Australia is enduring its worst fire season in more than a decade, with bushfires reported to have killed at least two dozen people, destroyed thousands of homes and burned an area roughly the size of Croatia.
The Australian Bureau of Meteorology has warned that bushfire weather conditions are projected to become more severe for many regions, as rising greenhouse gas concentrations cause extreme heat events.
A heightened threat of natural disaster has prompted some private equity firms to perform more intricate analysis on domestic assets, Yasser El-Ansary, chief executive of private capital industry body the Australian Investment Council, told Private Equity International.
“Investors into any business in Australia will always take account of natural disaster and environmental threats, but there is no doubt that changes in climate have already begun to drive deeper and wider assessments of risk as part of diligence processes,” El-Ansary said.
Accolade Wines, one of Australia’s largest wine producers and a Carlyle Group portfolio company, is understood to have experienced a “limited” impact to its vineyards. The extent of this is unclear and the firm declined to comment. So far, only one percent of the country’s vineyards fall within regions impacted by fires, according to industry body Wine Australia.
Adamantem Capital, a Sydney-based mid-market firm, is among those raising its focus on climate change-related issues. Natasha Morris, director of responsible investing, said the firm is addressing climate change as a key investment risk.
“This means reviewing our due diligence processes at Adamantem against the recommendations of the [Task Force on Climate-related Financial Disclosures] and engaging climate change experts and advisors to assess where there may be more risk exposure across our portfolio.”
The firm’s six-strong portfolio, which includes healthcare provider Zenitas, electrical producer Legend Corporation and horse feed manufacturer Hygain, is understood to be unaffected by the current bushfires.
The extent to which private equity portfolios will be impacted by bushfires is unclear. Several Australian private equity executives PEI contacted for this article remained on vacation following the holiday period. A clearer picture may emerge next week.
Parts of the agricultural sector could be at risk. Kangaroo Island Plantation Timbers – the country’s only listed timberland company – has already been ravaged by fires, as have more than 60 vineyards, according to media reports. The Federal Agriculture Minister has warned of the concern about damage to livestock and property in farming communities.
The Insurance Council of Australia said on Tuesday that insurers have received 8,985 fire-related claims totalling $700 million since September from New South Wales, Victoria, Queensland and South Australia. More claims are expected in the coming weeks.
The fires are also likely to devastate the tourism sector and harm consumer confidence, according to ratings agency Moody’s.
El-Ansary said: “The ongoing threat from fire is continuing so I anticipate that it will take some time to assess the full impact and determine the extent to which businesses have suffered losses.”
Rising energy prices are part of the private equity supply chain that requires greater scrutiny, El-Ansary added. Residents of NSW were asked to limit their power use earlier this month following damage to the state’s energy infrastructure.

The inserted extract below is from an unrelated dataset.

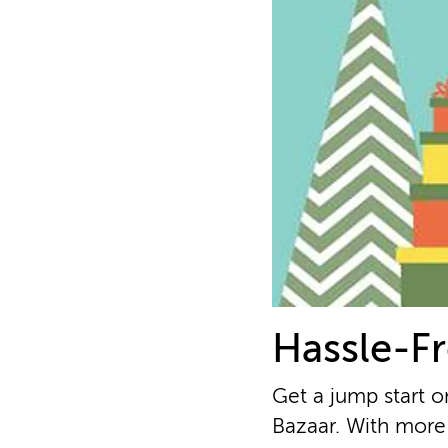
Hassle-Fr
Get a jump start o
Bazaar. With more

The NSW energy operator TransGrid is part-owned by Canadian pension Caisse de dépôt et placement du Québec and the Abu Dhabi Investment Authority.
All eyes on ESG
Limited partners have been pushing for an expansion of due diligence processes related to climate change for some time. Sovereign wealth fund Future Fund, one of Australia’s largest private equity investors, actively monitors how its external managers are addressing climate risk as part of its response to changing weather.

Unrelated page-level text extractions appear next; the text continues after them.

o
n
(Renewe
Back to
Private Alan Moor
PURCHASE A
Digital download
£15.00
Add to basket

The fund noted in its latest annual report: “The physical impacts of climate change, manifested for example through the increased occurrence of extreme weather events, can damage infrastructure and property and cause supply chain disruptions.
“This can in turn result in lower productivity, reduced cash flows and impaired asset values.”

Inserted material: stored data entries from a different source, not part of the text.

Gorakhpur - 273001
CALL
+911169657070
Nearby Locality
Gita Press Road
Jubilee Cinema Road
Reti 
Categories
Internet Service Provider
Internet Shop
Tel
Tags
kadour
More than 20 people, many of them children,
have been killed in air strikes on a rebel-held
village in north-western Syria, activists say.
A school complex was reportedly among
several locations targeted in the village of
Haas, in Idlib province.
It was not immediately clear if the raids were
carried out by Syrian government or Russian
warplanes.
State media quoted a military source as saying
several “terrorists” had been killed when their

However, just 31 percent of LPs say that evidence and consideration of ESG form a major part of their due diligence process – a figure that decreased from 39 percent in 2018, according to PEI’s LP Perspectives 2020 survey. Half of respondents said ESG formed only a minor part of the process, and 19 percent claimed not to consider ESG at all.
The AIC plans to aid ESG adoption in Australia by releasing an ESG policy template for its members, El-Ansary said.
“We can use our exposure to major natural disasters as a catalyst for us to set the pace globally,” he added. “Natural disasters such as the bushfires in Australia should serve to remind everyone in our industry globally of the importance of taking a proactive approach to ESG.”